MARCO ISLAND, FL – Amazon, Netflix and Disney are among the media owners that have started to sell advertising on their streaming services, giving brands more ways to reach U.S. consumers. Those audiences include people whose viewing habits shifted away from traditional linear television during the pandemic, which temporarily halted live sports and the production of new shows and movies.
“We’re beginning to see an influx of supply,” Alex Stone, senior vice president of agency partnerships and advanced video at media agency Horizon Media, said in this interview at the IAB Annual Leadership Meeting. “For a long time, from like 2018 to 2022, we all saw this consumption habit changing but there wasn’t so much supply for ads.”
The additional advertising inventories give marketers more options in how to run campaigns and take steps to prevent showing the same to the same viewer too many times, or what is known as frequency capping.
“We like to be in ‘tier one’ content,” Stone said about placing brands amid the highest-quality programming that engages audiences and makes them more amenable to watching ads. “Ehether that’s broadcast or whether that is your premium YouTube select inventory – that’s really where we are gravitating to.”
Walled-Garden Challenge
With the explosive growth in streaming, television audiences have become more fragmented among hundreds of video apps that act as umbrellas for a variety of programming or for more specialized content.

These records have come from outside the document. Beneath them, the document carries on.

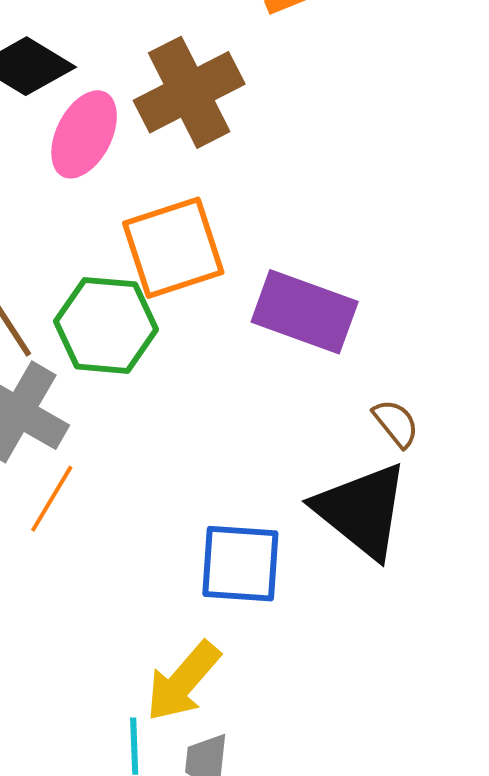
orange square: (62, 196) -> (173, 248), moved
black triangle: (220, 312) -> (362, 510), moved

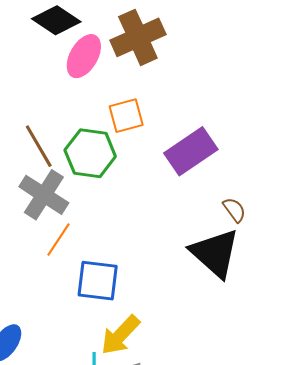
orange square: (173, 248) -> (126, 116), size x0.7
purple rectangle: (305, 312) -> (191, 151), turned -57
blue square: (240, 564) -> (98, 281), moved

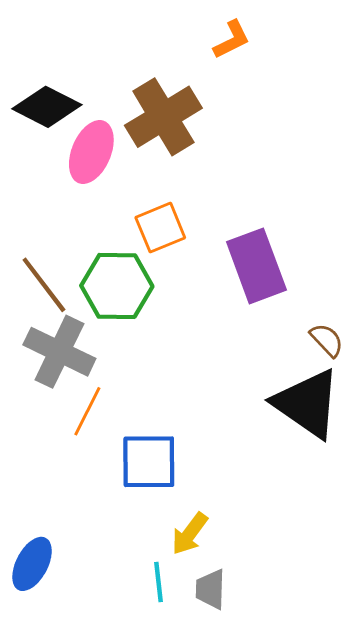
purple rectangle: (191, 151) -> (256, 266), turned -69
yellow arrow: (120, 335) -> (190, 534), size x0.7

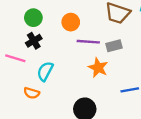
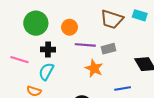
green circle: (33, 18) -> (36, 23), size x1.5
black cross: (34, 41) -> (48, 49), moved, turned 32

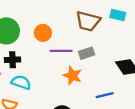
black cross: (48, 49) -> (12, 60), moved
cyan semicircle: (46, 72) -> (21, 82), turned 84

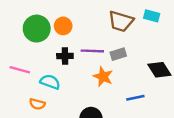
orange circle: (43, 33) -> (63, 26), moved
black cross: (12, 60) -> (65, 56), moved

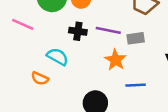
pink line: (20, 70) -> (23, 24), moved
blue line: (135, 98) -> (136, 85), moved

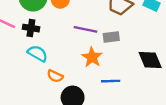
black cross: (78, 31) -> (31, 28), moved
orange semicircle: (40, 78) -> (55, 76), moved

Each of these apps typically asks viewers to register with a name and email. However, because apps don’t share account information with other platforms – becoming what’s called a walled garden – marketers face greater difficulties in measuring people’s exposure to ads.

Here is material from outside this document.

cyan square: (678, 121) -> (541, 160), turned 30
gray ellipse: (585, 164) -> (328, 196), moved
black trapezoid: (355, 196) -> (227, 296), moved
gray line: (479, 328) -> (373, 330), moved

“The current challenge that we face is the walled gardens,” Stone said . “Each walled garden is saying ‘it won’t be a challenge if you just use our DSP [demand-side platform], but that creates a different walled garden scenario that blocks out different content from appearing in a universal frequency measurement platform.”
Transactional Television
He said media buyers look at cost per incremental reach point when they’re managing campaigns and measuring ad frequency. These efforts come as television becomes more transactional as people hook up their sets directly to the internet.
“Now, you could track business outcomes through video, whether it’s utilizing QR codes or some kind of interactive like retail shopping mechanism,” Stone said. “That video is no longer just at the very top of the purchase funnel — whether you want to call it the funnel anymore — but it could achieve other KPIs mid- and lower funnel.”